Si fanno balzi indietro di secoli. La legge del taglione (occhio per occhio, dente per dente) è certamente barbara rispetto al nostro ordinamento giuridico ma non bisogna dimenticare che nell’antichità esprimeva il tentativo di contenere sul nascere faide e violenze che sarebbero potute essere maggiori e senza fine: serviva, cioè, per placare gli animi facendo giustizia sommaria. Chi costruirà alternative per lenire l’animo esacerbato di questi ragazzi?
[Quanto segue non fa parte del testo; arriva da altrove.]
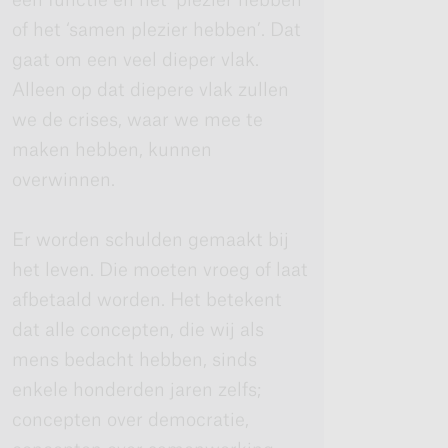
of het ‘samen plezier hebben’. Dat
gaat om een veel dieper vlak.
Alleen op dat diepere vlak zullen
we de crises, waar we mee te
maken hebben, kunnen
overwinnen.
Er worden schulden gemaakt bij
het leven. Die moeten vroeg of laat
afbetaald worden. Het betekent
dat alle concepten, die wij als
mens bedacht hebben, sinds
enkele honderden jaren zelfs;
concepten over democratie,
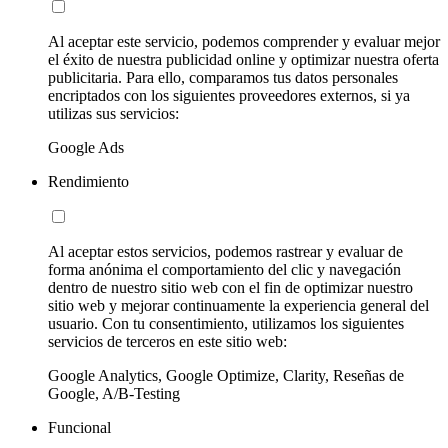
Al aceptar este servicio, podemos comprender y evaluar mejor
el éxito de nuestra publicidad online y optimizar nuestra oferta
publicitaria. Para ello, comparamos tus datos personales
encriptados con los siguientes proveedores externos, si ya
utilizas sus servicios:
Google Ads
Rendimiento
Al aceptar estos servicios, podemos rastrear y evaluar de
forma anónima el comportamiento del clic y navegación
dentro de nuestro sitio web con el fin de optimizar nuestro
sitio web y mejorar continuamente la experiencia general del
usuario. Con tu consentimiento, utilizamos los siguientes
servicios de terceros en este sitio web:
Google Analytics, Google Optimize, Clarity, Reseñas de
Google, A/B-Testing
Funcional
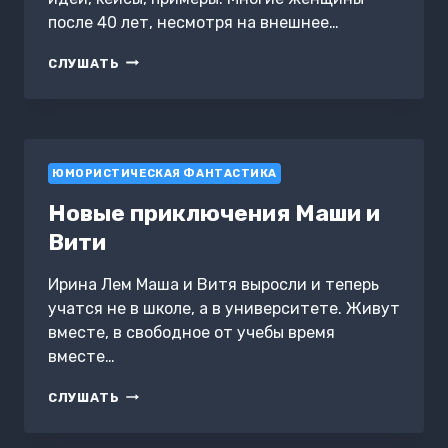
после 40 лет, несмотря на внешнее…
ЖЕНЩИНЫ
СЛУШАТЬ
ВО
ВТОРОЙ
ПОЛОВИНЕ
ЖИЗНИ.
КАК
ЮМОРИСТИЧЕСКАЯ ФАНТАСТИКА
ДОБИТЬСЯ
УСПЕХА
Новые приключения Маши и
И
ГАРМОНИИ.
Вити
ДЕБОРА
ДЖОНСОН.
Ирина Лем Маша и Витя выросли и теперь
САММАРИ
учатся не в школе, а в университете. Живут
вместе, в свободное от учебы время
вместе…
НОВЫЕ
СЛУШАТЬ
ПРИКЛЮЧЕНИЯ
МАШИ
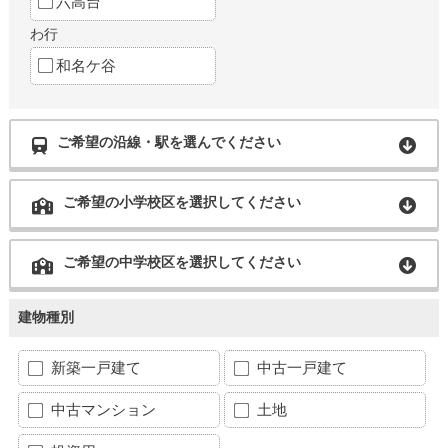
六高台
わ行
和名ケ谷
ご希望の沿線・駅を選んでください
ご希望の小学校区を選択してください
ご希望の中学校区を選択してください
建物種別
新築一戸建て
中古一戸建て
中古マンション
土地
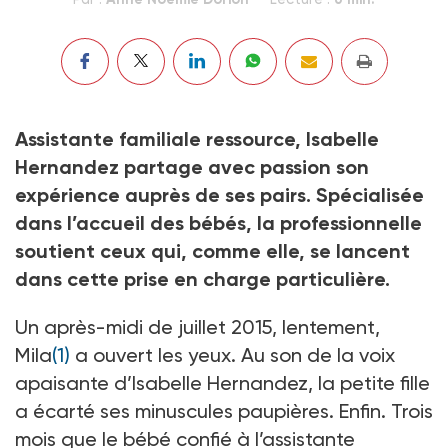
Assistante familiale ressource, Isabelle
Hernandez partage avec passion son
expérience auprès de ses pairs. Spécialisée
dans l’accueil des bébés, la professionnelle
soutient ceux qui, comme elle, se lancent
dans cette prise en charge particulière.
Un après-midi de juillet 2015, lentement,
Mila
(1)
a ouvert les yeux. Au son de la voix
apaisante d’Isabelle Hernandez, la petite fille
a écarté ses minuscules paupières. Enfin. Trois
mois que le bébé confié à l’assistante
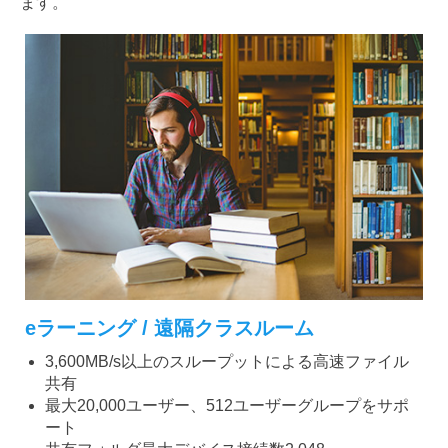
ます。
eラーニング / 遠隔クラスルーム
3,600MB/s以上のスループットによる高速ファイル
共有
最大20,000ユーザー、512ユーザーグループをサポ
ート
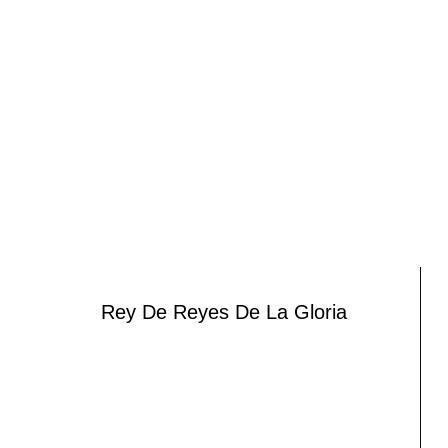
Rey De Reyes De La Gloria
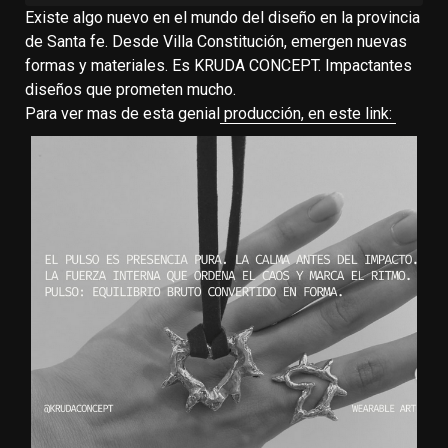
Existe algo nuevo en el mundo del diseño en la provincia
de Santa fe. Desde Villa Constitución, emergen nuevas
formas y materiales. Es KRUDA CONCEPT. Impactantes
diseños que prometen mucho.
Para ver mas de esta genial
producción, en este link:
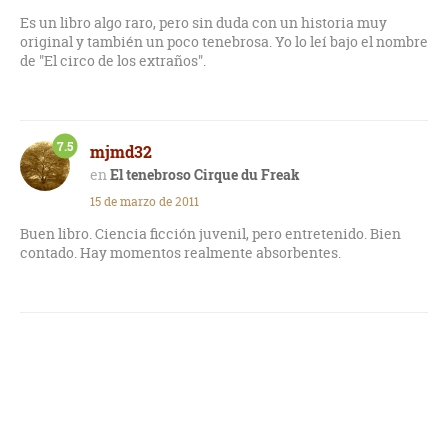
Es un libro algo raro, pero sin duda con un historia muy
original y también un poco tenebrosa. Yo lo leí bajo el nombre
de "El circo de los extraños".
7.5
mjmd32
El tenebroso Cirque du Freak
15 de marzo de 2011
Buen libro. Ciencia ficción juvenil, pero entretenido. Bien
contado. Hay momentos realmente absorbentes.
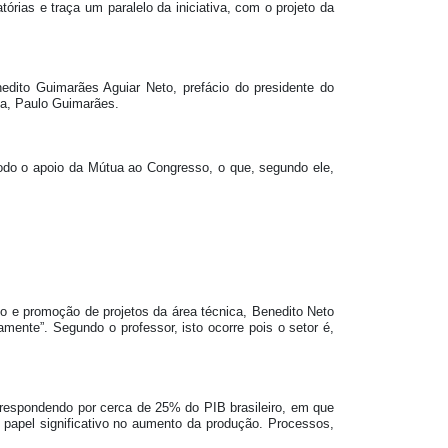
rias e traça um paralelo da iniciativa, com o projeto da
edito Guimarães Aguiar Neto, prefácio do presidente do
ua, Paulo Guimarães.
 todo o apoio da Mútua ao Congresso, o que, segundo ele,
 e promoção de projetos da área técnica, Benedito Neto
ente”. Segundo o professor, isto ocorre pois o setor é,
, respondendo por cerca de 25% do PIB brasileiro, em que
 papel significativo no aumento da produção. Processos,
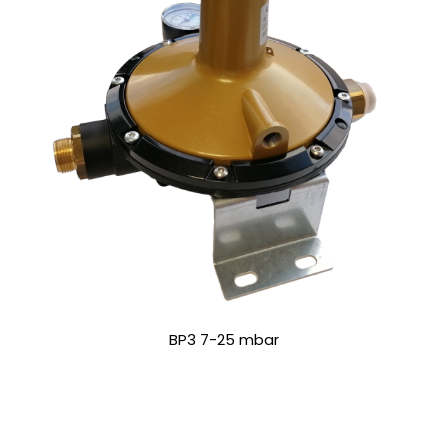
BP3 7-25 mbar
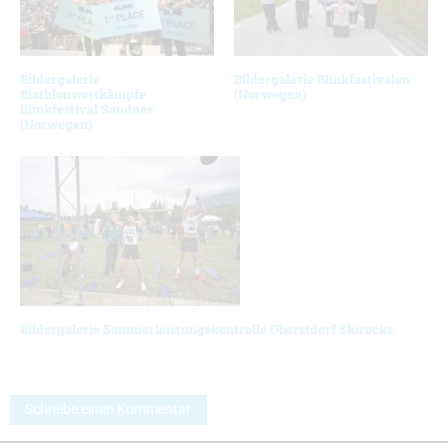
Bildergalerie
Bildergalerie Blinkfestivalen
Biathlonwettkämpfe
(Norwegen)
Blinkfestival Sandnes
(Norwegen)
Bildergalerie Sommerleistungskontrolle Oberstdorf Skirocks
Schreibe einen Kommentar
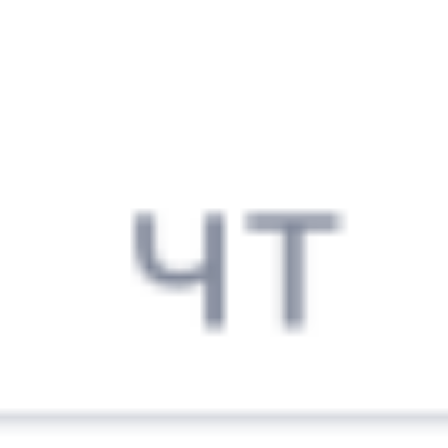
721М
Ласточка
714Б
16:00
23:24
1 пересадка
Москва
,
Москва
Витебск
1 ч 25 м
Белорусская
7 ч 24 м в пути
из Москвы
Выбрать дату
721М + 714Б
3 295 ₽
поездки
от
721М
Ласточка
067Х
16:00
22:57
1 пересадка
Москва
,
Москва
Витебск
44 м
Белорусская
6 ч 57 м в пути
из Москвы
Выбрать дату
721М + 067Х
4 315 ₽
поездки
от
055Б
Сож
606Б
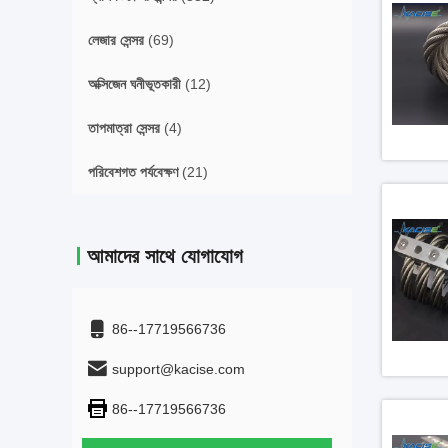
লেজার সেন্সর
(69)
অক্সিজেন ঘনীভূতকারী
(12)
তাপমাত্রা সেন্সর
(4)
পরিবেশগত পর্যবেক্ষণ
(21)
আমাদের সাথে যোগাযোগ
86--17719566736
support@kacise.com
86--17719566736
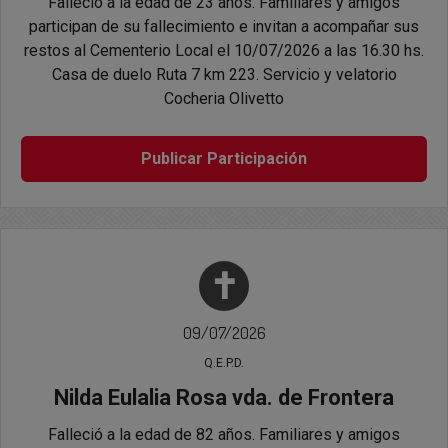
Falleció a la edad de 23 años. Familiares y amigos
participan de su fallecimiento e invitan a acompañar sus
restos al Cementerio Local el 10/07/2026 a las 16.30 hs.
Casa de duelo Ruta 7 km 223. Servicio y velatorio
Cocheria Olivetto
Publicar Participación
✝
09/07/2026
Q.E.P.D.
Nilda Eulalia Rosa vda. de Frontera
Falleció a la edad de 82 años. Familiares y amigos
Scriveva cinquant’anni fa il noto psicoanalista inglese Winnicott che quando i giovani compiono azioni antisociali sono alla ricerca dello sguardo e del contenimento degli adulti. I genitori sanno bene che quando un bambino fa i capricci o un adolescente lancia il suo guanto di sfida segnala il bisogno di un interlocutore che si spenda per entrare in relazione con lui, per ascoltarne le ragioni, spiegare le proprie, declinare le regole della convivenza, sostenere il peso educativo del loro rispetto. Paradossalmente, i ragazzi che vanno allo stadio più che per vedere la partita per cercare lo scontro, sembrano dire: le botte della polizia sono meglio che l’assoluta indifferenza con cui la società assiste al crescere di un disagio giovanile sempre più evidente, con cicliche oscillazioni fra l’aggressività contro sé stessi (droga, attacchi al corpo, incidenti, fino al suicidio) e quella contro gli altri.
Non possiamo lavarcene le mani o cinicamente pensare, come pure ho sentito argomentare a proposito dei fatti di domenica, che ai pazzi ha risposto un altro pazzo. Se anche fosse vietato assistere alle partite di calcio l’ostilità dei giovani che si sentono emarginati e senza importanza alcuna nel mondo troverebbe altri pretesti per esplodere e richiamare l’attenzione dei benpensanti. Spetta a noi adulti costruire una competenza per occuparci della precarietà economica, sociale e psicologica dei giovani. Gli insegnanti devono far entrare nella scuola e nei loro programmi la realtà, convocando i giovani a confrontarsi con i problemi e le risorse della società. Gli amministratori e i politici, magari coadiuvati da psicologi competenti, devono parlare con i tifosi e anche con gli operatori di polizia, spesso giovani anche loro, perché possano sviluppare culture del dialogo e della convivenza; culture, cioè, che non siano centrate sulla logica emotiva dell’amico e del nemico o del controllo del territorio. Dobbiamo occuparci sempre più dei gruppi e non solo dei singoli individui, perché non è la mela marcia che deve essere eliminata dal cesto ma lo stesso cesto che non contiene e non protegge più.